*Task brief*:
What are the lines, copied exactly, from the one containing "depresszió kontra boldogság" through the final line of the material? Leave the pictures out.

*Data for processing*:
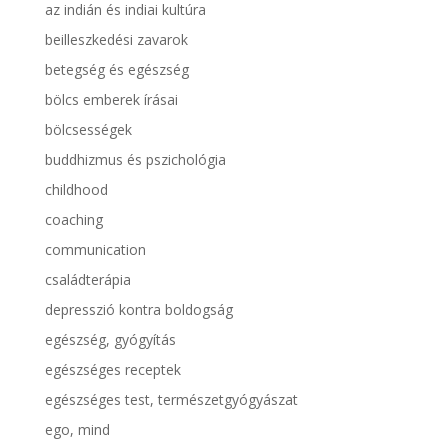
az indián és indiai kultúra
beilleszkedési zavarok
betegség és egészség
bölcs emberek írásai
bölcsességek
buddhizmus és pszichológia
childhood
coaching
communication
családterápia
depresszió kontra boldogság
egészség, gyógyítás
egészséges receptek
egészséges test, természetgyógyászat
ego, mind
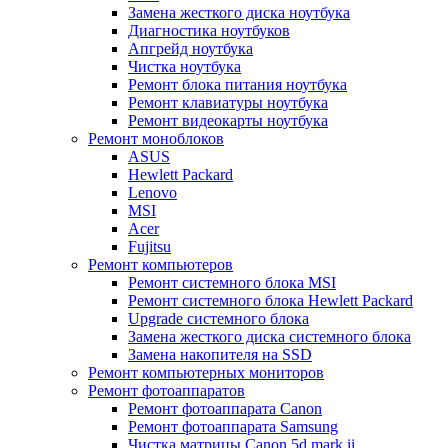
Замена жесткого диска ноутбука
Диагностика ноутбуков
Апгрейд ноутбука
Чистка ноутбука
Ремонт блока питания ноутбука
Ремонт клавиатуры ноутбука
Ремонт видеокарты ноутбука
Ремонт моноблоков
ASUS
Hewlett Packard
Lenovo
MSI
Acer
Fujitsu
Ремонт компьютеров
Ремонт системного блока MSI
Ремонт системного блока Hewlett Packard
Upgrade системного блока
Замена жесткого диска системного блока
Замена накопителя на SSD
Ремонт компьютерных мониторов
Ремонт фотоаппаратов
Ремонт фотоаппарата Canon
Ремонт фотоаппарата Samsung
Чистка матрицы Canon 5d mark ii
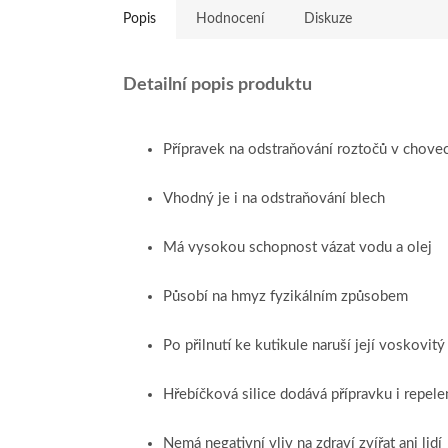
Popis
Hodnocení
Diskuze
Detailní popis produktu
Přípravek na odstraňování roztočů v chovech
Vhodný je i na odstraňování blech
Má vysokou schopnost vázat vodu a olej
Působí na hmyz fyzikálním způsobem
Po přilnutí ke kutikule naruší její voskovit
Hřebíčková silice dodává přípravku i repele
Nemá negativní vliv na zdraví zvířat ani lidí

*Solution for this task*:
depresszió kontra boldogság
egészség, gyógyítás
egészséges receptek
egészséges test, természetgyógyászat
ego, mind
Замена жесткого диска ноутбука
Диагностика ноутбуков
Апгрейд ноутбука
Чистка ноутбука
Ремонт блока питания ноутбука
Ремонт клавиатуры ноутбука
Ремонт видеокарты ноутбука
Ремонт моноблоков
ASUS
Hewlett Packard
Lenovo
MSI
Acer
Fujitsu
Ремонт компьютеров
Ремонт системного блока MSI
Ремонт системного блока Hewlett Packard
Upgrade системного блока
Замена жесткого диска системного блока
Замена накопителя на SSD
Ремонт компьютерных мониторов
Ремонт фотоаппаратов
Ремонт фотоаппарата Canon
Ремонт фотоаппарата Samsung
Чистка матрицы Canon 5d mark ii
Popis
Hodnocení
Diskuze
Detailní popis produktu
Přípravek na odstraňování roztočů v chovech
Vhodný je i na odstraňování blech
Má vysokou schopnost vázat vodu a olej
Působí na hmyz fyzikálním způsobem
Po přilnutí ke kutikule naruší její voskovit
Hřebíčková silice dodává přípravku i repele
Nemá negativní vliv na zdraví zvířat ani lidí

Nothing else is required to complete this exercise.